Via IEEE Spectrum.
Since 1995, when astronomers announced the discovery of a planet orbiting the star 51 Pegasi, exoplanets—which orbit stars other than the sun—have been a hot topic. I knew that dedicated amateurs could detect some of these exoplanets, but I thought it required expensive telescopes. Then I stumbled on the website of the KELT-North project at Ohio State University, in Columbus. The project’s astronomers find exoplanets not with a giant telescope but by combining a charge-coupled-device (CCD) detector with a Mamiya-Sekor lens originally designed for high-end cameras. That got me wondering: Might I be able to detect an exoplanet without a telescope or a research-grade CCD detector?
I discovered that one amateur astronomer had already posted online about how he had detected a known exoplanet using a digital single-lens reflex (DSLR) camera outfitted with a telephoto lens. He was able to discern the dip in the brightness of a star as an orbiting planet passed in front of it—a technique known as transit detection.
The exoplanet he chose to go after was a gas giant that belongs to a binary star system variously named HD 189733, HIP 98505, or V452 Vulpeculae, depending on the star catalog. It was the obvious choice because its parent star is relatively bright (although still invisible to the naked eye), and the star drops in apparent brightness during a transit by 2.6 percent, which is a lot as these things go. (Astronomers, who use a logarithmic scale to describe the magnitude of a star’s brightness, would call that a 28-millimagnitude difference.)
So I decided to follow this lead and went shopping for a telephoto lens for my Canon EOS Rebel XS DSLR. With old manual-focus lenses now useless to most photographers, I was able to acquire a 300-millimeter Nikon telephoto lens on eBay for a song (US $92, shipped), along with a Nikon-to-Canon adapter ($17 from Amazon).
The next task was to figure out how to make the camera track a star during long exposures. I could have bought a commercial star tracker, but that would have put me back several hundred dollars. Instead I built a “barn door” tracker—essentially two pieces of plywood hinged together. Aligning the hinge to your hemisphere’s celestial pole allows you to track a star as the plywood “doors” separate at a constant rate.
To drive the tracker, I pulled some gears out of a defunct inkjet printer, attaching one gear to a stepper motor and the other to a nut screwed onto a gently curved length of threaded rod. Rotating the nut pushes the doors of the tracker apart. The stepper motor is controlled, via a driver board, by an Arduino microprocessor that lets me set the rate at which the doors separate.
Initially, I mounted my tracker on a camera tripod. But I soon abandoned that as being too precarious and built a sturdy wooden platform. The final component of the tracker is a ball head ($18 on Amazon) bolted to the top, which allows me to orient the camera in any direction.

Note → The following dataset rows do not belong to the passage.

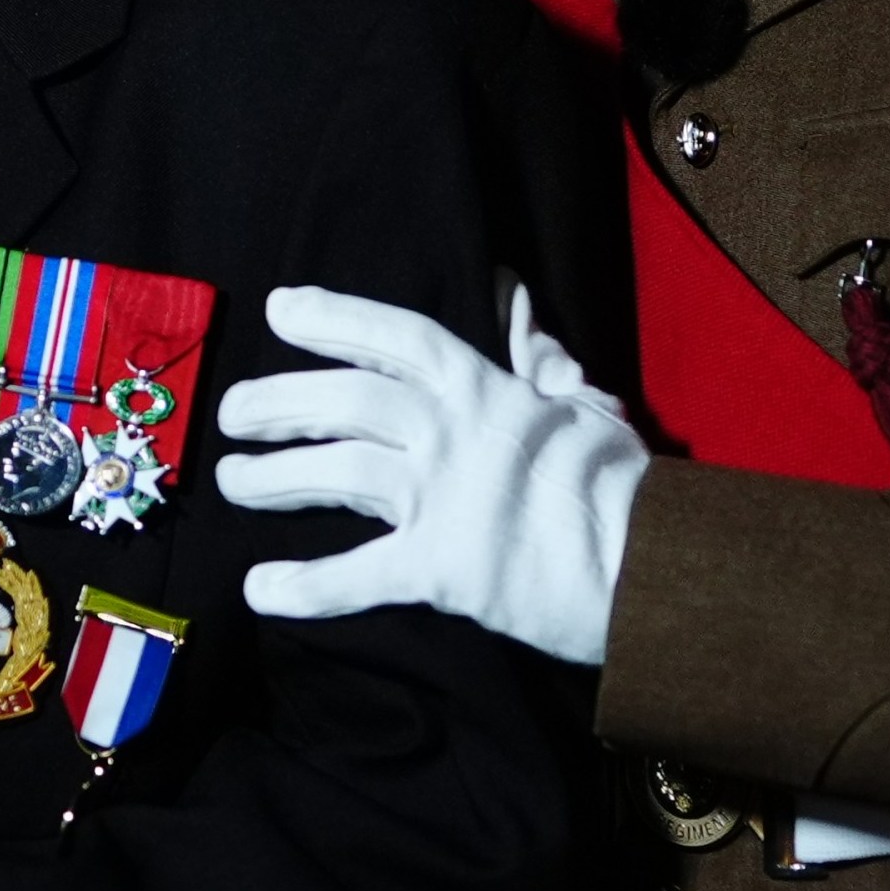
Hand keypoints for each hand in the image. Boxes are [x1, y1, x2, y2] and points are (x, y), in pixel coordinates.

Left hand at [215, 280, 648, 667]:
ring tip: (233, 481)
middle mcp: (455, 433)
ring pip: (336, 472)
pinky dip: (305, 586)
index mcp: (487, 389)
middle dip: (279, 399)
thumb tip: (514, 299)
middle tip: (231, 412)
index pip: (398, 336)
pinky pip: (358, 574)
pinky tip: (260, 591)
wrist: (658, 567)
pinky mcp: (444, 567)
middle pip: (346, 399)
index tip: (282, 308)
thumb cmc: (624, 489)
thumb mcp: (586, 406)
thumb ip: (538, 360)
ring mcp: (446, 497)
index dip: (336, 317)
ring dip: (273, 477)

The trickiest step in the operation is getting the camera pointed at the target star. I aim my camera by first eyeballing things and then walking the field of view from star to star. A right-angle viewfinder attachment ($20, used) makes that easier, but it’s still a challenge. Some nights it has taken me 15 minutes or more to get the target star framed.
To take images, I used software that came with my Canon camera. It allows you to adjust the camera settings, take shots, record images directly to your computer, and program a sequence of timed exposures. I also purchased a $14 AC power adapter so that I could run my camera for hours without its battery giving out.
I took test sequences of images of HD 189733 for a few nights, settling on a routine of taking one 50-second exposure per minute. I figured that duration would minimize variations in brightness that come from scintillation—twinkling—and that it would also average over small periodic errors in tracking. With such long-duration exposures, I used a low ISO setting to avoid saturating the camera’s CMOS imaging sensor.